Belaïli suspendu un an pour falsification de documents
Le talentueux ailier algérien écope d'une lourde sanction après une plainte de l'AC Ajaccio. Un coup d'arrêt brutal pour l'un des chouchous des Fennecs.
Il y a des joueurs qu'on aime pour leur folie balle au pied. Youcef Belaïli en fait partie. C'est pourquoi la nouvelle de sa suspension a résonné comme un coup de massue chez les supporters algériens.
Une sanction lourde
L'ailier international a été frappé d'une suspension d'un an de toute activité footballistique. Le motif n'a rien d'un détail de procédure : il s'agit d'une affaire de falsification de documents. Pour un joueur de son talent, douze mois loin des terrains représentent une éternité, et un gâchis difficile à mesurer.
La sanction trouve son origine dans une plainte déposée par l'AC Ajaccio auprès de la FIFA durant l'été 2025. Le club corse reprochait à Belaïli de s'être prévalu d'un protocole d'accord signé, censé stipuler que le club français prendrait en charge son indemnité de rupture avec Al-Ahli Djeddah, son ancien employeur saoudien.
Un document jugé faux
Ajaccio est allé au bout de sa démarche, et il a obtenu gain de cause. Le club a démontré que le document était faux et falsifié, affirmant que l'objectif visé était d'extorquer une somme de 400 000 euros. Des mots durs, une accusation grave, et au bout du compte une décision qui fait mal.

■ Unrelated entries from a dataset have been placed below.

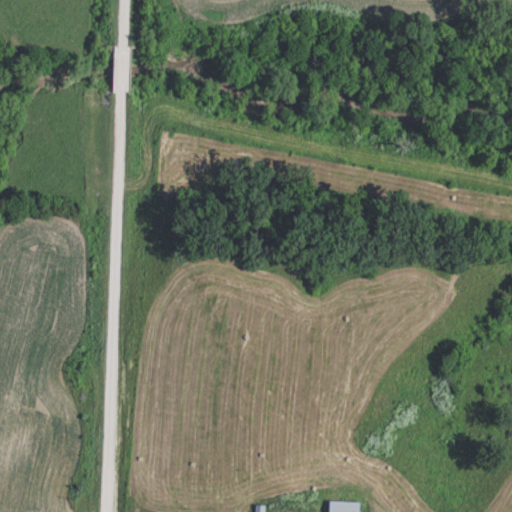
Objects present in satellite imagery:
road: (125, 22)
road: (123, 68)
road: (116, 301)
building: (345, 506)
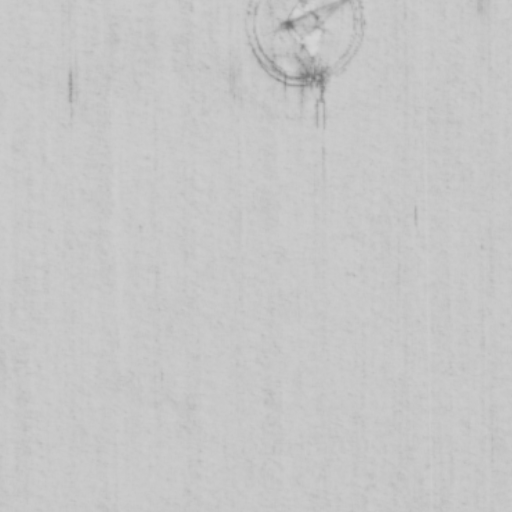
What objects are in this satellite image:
power tower: (304, 27)
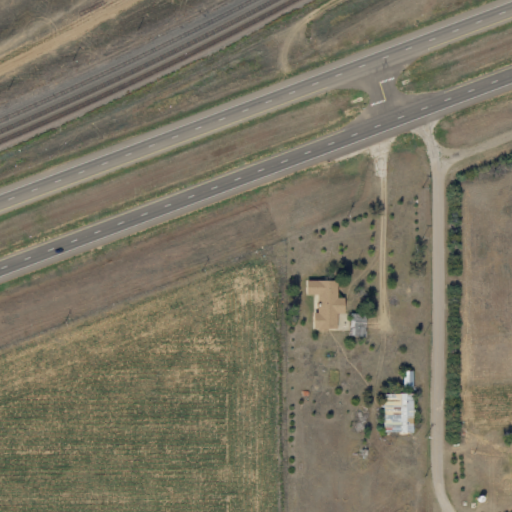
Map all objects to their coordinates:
railway: (126, 61)
railway: (137, 67)
railway: (147, 72)
railway: (111, 95)
road: (256, 103)
road: (434, 135)
road: (256, 172)
building: (328, 303)
road: (355, 323)
road: (99, 372)
building: (399, 412)
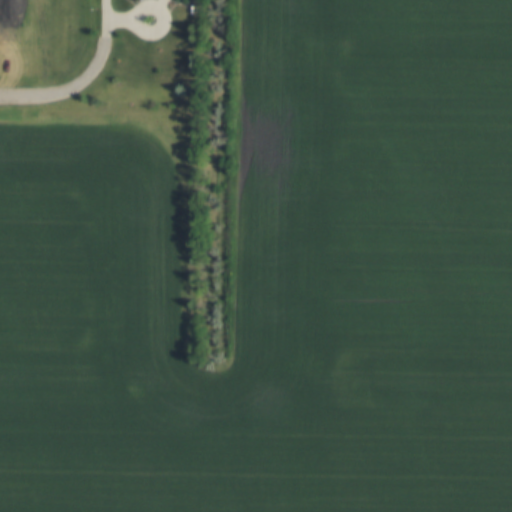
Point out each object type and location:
road: (151, 12)
road: (84, 80)
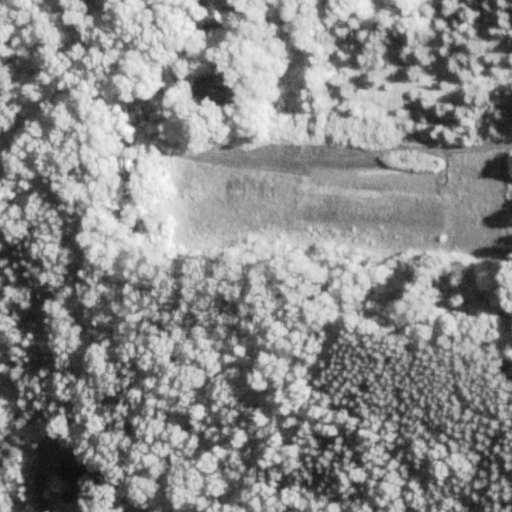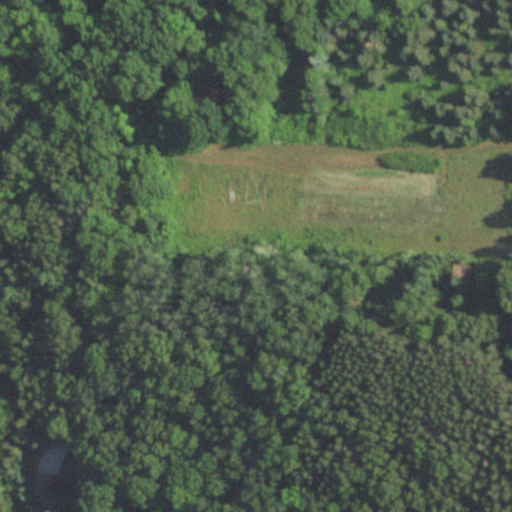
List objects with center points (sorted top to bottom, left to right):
building: (90, 481)
road: (43, 487)
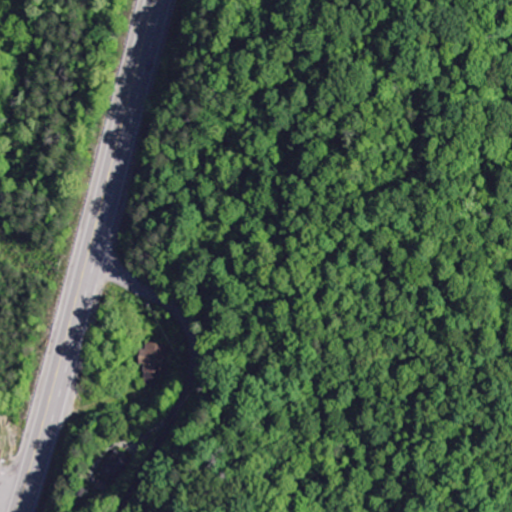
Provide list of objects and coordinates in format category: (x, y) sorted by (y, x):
road: (89, 257)
building: (155, 365)
road: (194, 365)
building: (117, 467)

Ce dossier n'arrive d'ailleurs pas seul dans le parcours administratif tourmenté du joueur. En 2023 déjà, le Tribunal arbitral du sport l'avait condamné à verser 380 000 euros à Al-Ahli Djeddah. Les ennuis extra-sportifs s'accumulent là où l'on aimerait ne parler que de dribbles et de coups francs.
Le talent ne suffit pas toujours
Et soyons francs : c'est tout le paradoxe de Belaïli. Sur le terrain, peu d'Algériens font autant lever les foules. En dehors, les épisodes compliqués jalonnent une carrière qui aurait pu être plus linéaire. Le talent ouvre des portes, mais il n'efface pas les responsabilités.
Pour ses admirateurs, en Algérie comme dans la diaspora qui chante son nom des tribunes de France aux cafés d'Oran, la déception est réelle. On voudrait retenir le génie, pas les tribunaux. Mais le football professionnel ne se résume pas aux gestes techniques, et cette affaire le rappelle sans ménagement.
Une suspension d'un an, à ce stade d'une carrière, n'est jamais anodine. Reste une question que personne ne peut trancher aujourd'hui : Belaïli aura-t-il la force de revenir et de faire à nouveau parler son pied gauche ? Le talent, lui, ne disparaît pas. Encore faut-il pouvoir l'exprimer.